Faith is not my strong suit. Especially not when it involves multiple governments, half a dozen government agencies, and more people than I have fingers and toes to count on. In part, I blame my lack of faith on my Type-A personality. And in part, I think it’s due to being involved in a process that is currently undergoing a lot changes. Whatever it is… I’m struggling to find my faith here. And—surprise, surprise—the farther we get into this process, the longer we wait, the harder it has been for me to keep the little faith I have. Where there should be anticipation and joy, there are nerves and uncertainty.

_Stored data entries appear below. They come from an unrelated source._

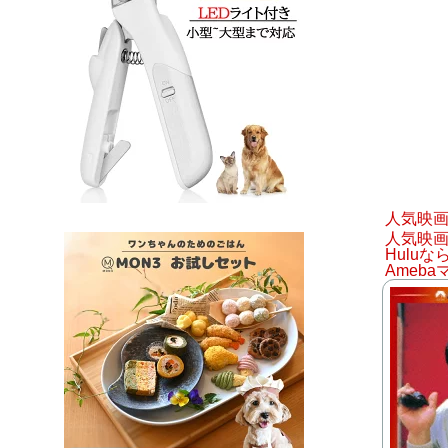
人気映
人気映
Hulu
Ameba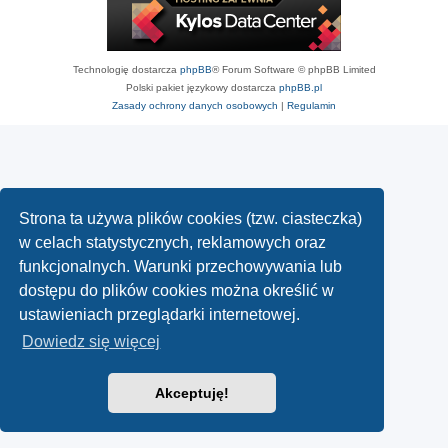
Technologię dostarcza
phpBB
® Forum Software © phpBB Limited
Polski pakiet językowy dostarcza
phpBB.pl
Zasady ochrony danych osobowych
|
Regulamin
Strona ta używa plików cookies (tzw. ciasteczka)
w celach statystycznych, reklamowych oraz
funkcjonalnych. Warunki przechowywania lub
dostępu do plików cookies można określić w
ustawieniach przeglądarki internetowej.
Dowiedz się więcej
Akceptuję!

So instead of sitting here—waiting to hear the latest on the changes in the program—I’ve been working on finding my faith. (And by “waiting to hear the latest on the changes in the program,” I mean obsessively trolling boards and forums for new rumors and updates.) I’ve done little things: I have the Korean word for “Faith” on a post-it note on my desk, I have bookmarked Korean tourism sites on my computer, I’m working on learning more Korean. But I’ve also done great big things, signifying a leap of faith I didn’t really know I had: My husband and I have combined our offices to free up a bedroom, I’ve come up with an inspiration board for the little one’s new bedroom, I’ve even purchased fabric for the bedding. That’s probably been the biggest leap of faith for me. I craft from the heart, so to actually sit down and plan out a quilt and pick the fabrics for a child I don’t know yet… Well, that’s my equivalent of wearing my heart on my sleeve.

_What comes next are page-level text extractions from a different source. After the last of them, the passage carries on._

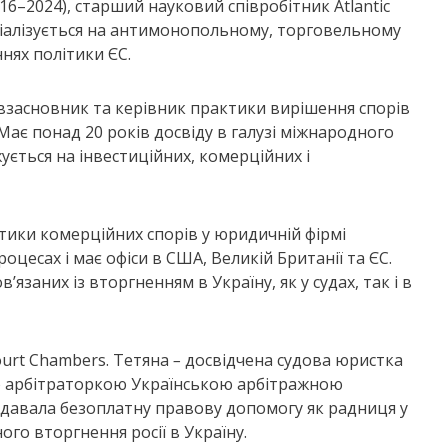
16–2024), старший науковий співробітник Atlantic
еціалізується на антимонопольному, торговельному
нях політики ЄС.
півзасновник та керівник практики вирішення спорів
Має понад 20 років досвіду в галузі міжнародного
ується на інвестиційних, комерційних і
ктики комерційних спорів у юридичній фірмі
роцесах і має офіси в США, Великій Британії та ЄС.
’язаних із вторгненням в Україну, як у судах, так і в
Court Chambers. Тетяна
–
досвідчена судова юристка
ю арбітраторкою Українською арбітражною
надавала безоплатну правову допомогу як радниця у
го вторгнення росії в Україну.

If you know me personally, I’ve been pretty vocal about my feelings about this process. And they haven’t been the nicest, or the most faithful, at times. There’s been stress and worry (especially of late) mixed in with the excitement and anticipation. But at the end of the day… I’ve purchased fabric and come up with a plan for the room. So, whether I admit it or not… I am finding my faith in this process. Faith that we will have a child at the end of it. Faith that it all will work out. Slowly, I’m finding my faith in the systems. And it all started by buying some fabric.

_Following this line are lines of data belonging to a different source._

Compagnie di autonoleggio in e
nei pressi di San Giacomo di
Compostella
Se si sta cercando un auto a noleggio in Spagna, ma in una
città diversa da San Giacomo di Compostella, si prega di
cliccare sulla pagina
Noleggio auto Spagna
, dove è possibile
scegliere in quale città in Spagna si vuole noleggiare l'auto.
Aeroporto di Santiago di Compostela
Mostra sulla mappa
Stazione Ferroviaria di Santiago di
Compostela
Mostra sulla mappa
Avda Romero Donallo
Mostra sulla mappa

Each time I let the fears of the unknown creep in, each time the “what ifs” outweigh the “whens,” each time the worries seem to much to overcome… I pick myself up and do something productive and crafty in that now empty bedroom. I repair holes. I measure walls. I plot out the quilt design on the floor. Who knows… maybe in a couple of weeks I’ll not only have found my faith… but also have a renewed sense of anticipation and joy.